As honey bees dance from flower to flower, they’re doing much more than making honey.
In fact, according to UNCG Biology Professor Dr. Olav Rueppell, the sticky, golden treat is just “a nice byproduct” of the honey bee’s most important task – pollinating plants and sustaining agriculture. Each year, however, up to 70 to 80 percent of a beekeeper’s honey bee populations can die off due to stresses caused by parasites, diseases, pesticides and nutrition issues.
Kaira Wagoner, UNCG’s Biology Department’s first doctoral student, has uncovered a chemical that could increase the odds of honey bee survival by helping them better combat the parasites within their hives.
Wagoner has been working in Rueppell’s lab under his mentorship since August 2011, when she began working on her Ph.D. in the newly established environmental health science program. She received bachelor’s degrees in biology and health science from Guilford College, and earned her master’s degree in biology from UNCG in 2011.
After studying the effects of malaria-carrying mosquitos in her master’s program, Wagoner said she wanted to study a “beneficial” insect for a change. She added that the “complex behaviors” of social insects such as honey bees added to their intrigue.
Wagoner’s research focuses on Varroa destructor, also called the Varroa mite.
The mite is “probably the single most problematic” issue for honey bees, she said. Not only is the mite a “physical burden to the honey bee,” it can also transmit viruses to the honey bee.
Varroa mites reproduce by infiltrating the special cells in a honey bee comb built for larvae. The mites lay their own young in the cell to feed off the baby honey bee. When that happens, the honey bee larvae give off a chemical signal that alerts the nurse honey bees to the presence of the mites and the disease that comes with it.
In response, the nurse bees uncap the wax covering from the cell to check for the mites, and if mites are present, they remove the larvae from the hive to prevent the spread of disease. That behavior is called “hygienic behavior,” Wagoner said.
Her research suggests that the chemical could be used as a tool to breed hygienic honey bee colonies that show increased hygienic behavior and are therefore more disease resistant hives.

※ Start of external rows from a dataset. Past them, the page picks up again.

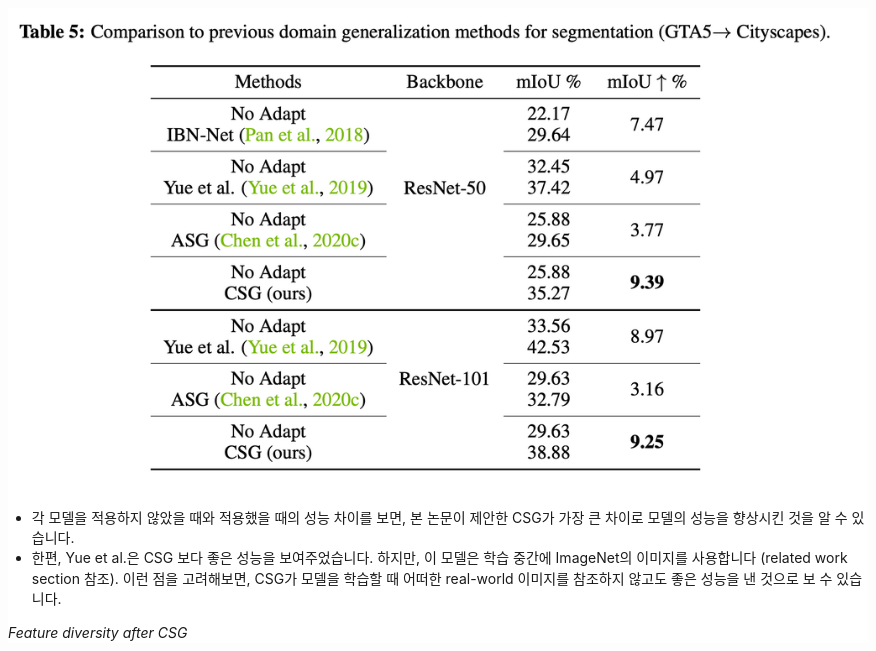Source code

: ![Table 5](/.gitbook/assets/32/table5.png)

* 각 모델을 적용하지 않았을 때와 적용했을 때의 성능 차이를 보면, 본 논문이 제안한 CSG가 가장 큰 차이로 모델의 성능을 향상시킨 것을 알 수 있습니다. 
* 한편, Yue et al.은 CSG 보다 좋은 성능을 보여주었습니다. 하지만, 이 모델은 학습 중간에 ImageNet의 이미지를 사용합니다 (related work section 참조). 이런 점을 고려해보면, CSG가 모델을 학습할 때 어떠한 real-world 이미지를 참조하지 않고도 좋은 성능을 낸 것으로 보 수 있습니다.



*Feature diversity after CSG*
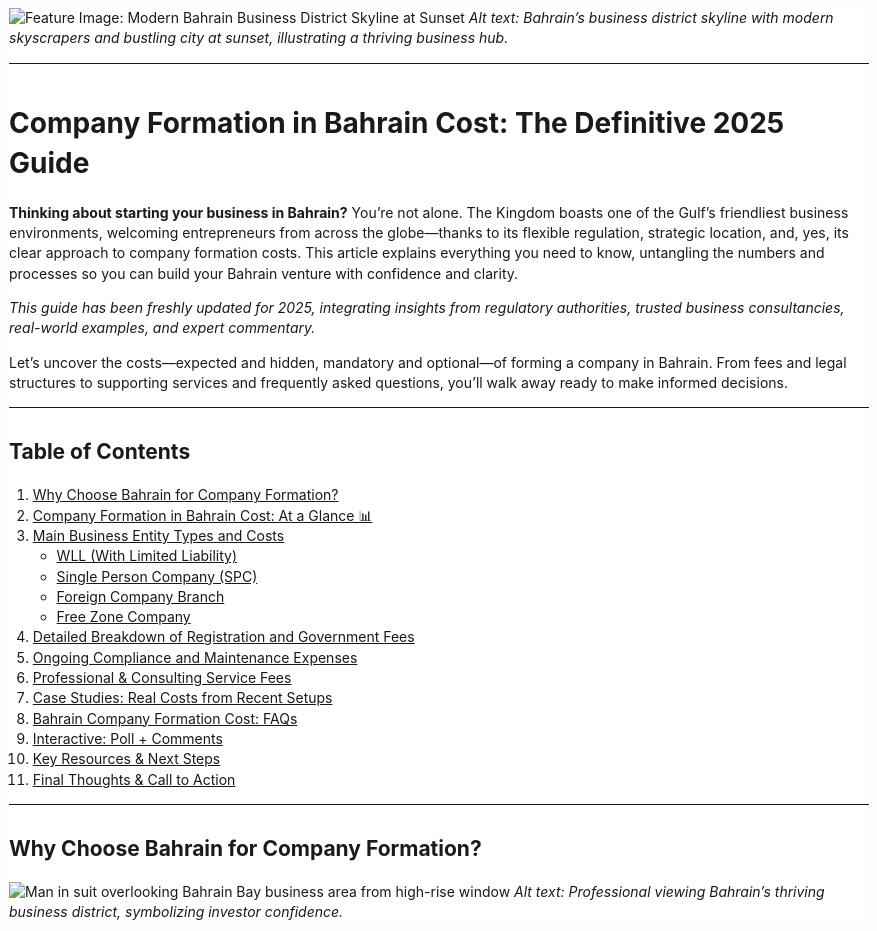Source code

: 
![Feature Image: Modern Bahrain Business District Skyline at Sunset](https://images.unsplash.com/photo-1464983953574-0892a716854b?auto=format&fit=crop&w=1500&q=80)
*Alt text: Bahrain’s business district skyline with modern skyscrapers and bustling city at sunset, illustrating a thriving business hub.*

---

# Company Formation in Bahrain Cost: The Definitive 2025 Guide

**Thinking about starting your business in Bahrain?** You’re not alone. The Kingdom boasts one of the Gulf’s friendliest business environments, welcoming entrepreneurs from across the globe—thanks to its flexible regulation, strategic location, and, yes, its clear approach to company formation costs. This article explains everything you need to know, untangling the numbers and processes so you can build your Bahrain venture with confidence and clarity.

*This guide has been freshly updated for 2025, integrating insights from regulatory authorities, trusted business consultancies, real-world examples, and expert commentary.* 

Let’s uncover the costs—expected and hidden, mandatory and optional—of forming a company in Bahrain. From fees and legal structures to supporting services and frequently asked questions, you’ll walk away ready to make informed decisions.

---

## Table of Contents

1. [Why Choose Bahrain for Company Formation?](#why-choose-bahrain-for-company-formation)
2. [Company Formation in Bahrain Cost: At a Glance 📊](#company-formation-in-bahrain-cost-at-a-glance-)
3. [Main Business Entity Types and Costs](#main-business-entity-types-and-costs)
   - [WLL (With Limited Liability)](#wll-with-limited-liability)
   - [Single Person Company (SPC)](#single-person-company-spc)
   - [Foreign Company Branch](#foreign-company-branch)
   - [Free Zone Company](#free-zone-company)
4. [Detailed Breakdown of Registration and Government Fees](#detailed-breakdown-of-registration-and-government-fees)
5. [Ongoing Compliance and Maintenance Expenses](#ongoing-compliance-and-maintenance-expenses)
6. [Professional & Consulting Service Fees](#professional--consulting-service-fees)
7. [Case Studies: Real Costs from Recent Setups](#case-studies-real-costs-from-recent-setups)
8. [Bahrain Company Formation Cost: FAQs](#bahrain-company-formation-cost-faqs)
9. [Interactive: Poll + Comments](#interactive-poll--comments)
10. [Key Resources & Next Steps](#key-resources--next-steps)
11. [Final Thoughts & Call to Action](#final-thoughts--call-to-action)

---

## Why Choose Bahrain for Company Formation? 

![Man in suit overlooking Bahrain Bay business area from high-rise window](https://images.unsplash.com/photo-1465101046530-73398c7f28ca?auto=format&fit=crop&w=1200&q=80)
*Alt text: Professional viewing Bahrain’s thriving business district, symbolizing investor confidence.*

Wagoner said she believes that if that specific chemical is sprayed over the top layer of all the honey bee cells in a hive, the nurse honey bees will uncap and check all the cells, increasing their chances of catching and emptying cells with the Varroa mites. Cells without mites will be recapped and the larvae left to develop normally.
“We think it will help reduce the parasite load of the colony,” Rueppell said.
And reducing the parasite load means reducing illness and death, leading to more honey bees to pollinate crops.
That’s not all Wagoner’s discovered about honey bees while working on her dissertation research, though.
When she began her research, Wagoner used plastic frames in her hives, but when she got tired of sawing plastic frames apart, she began using frames with a wax foundation instead. Those frames are stabilized by steel wires. After a while, Wagoner noticed something strange.
“There were lines of missing honey bee brood,” she said.
After further inspection, Wagoner realized that the empty brood cells were all located along the metal wires. So, she began testing younger brood that had not yet been removed, and found that they had six times more iron in them than those that weren’t located along the wire.
“As a result, we would recommend not using steel wire stabilizer,” she said.
Wagoner said she expects her findings, both about hygienic behavior and steel wires in frames to be published in the upcoming months. She passed her dissertation in mid-October and will continue to complete follow-up research through the end of the semester. She graduates in December, and is applying for post doctorate research and academic positions.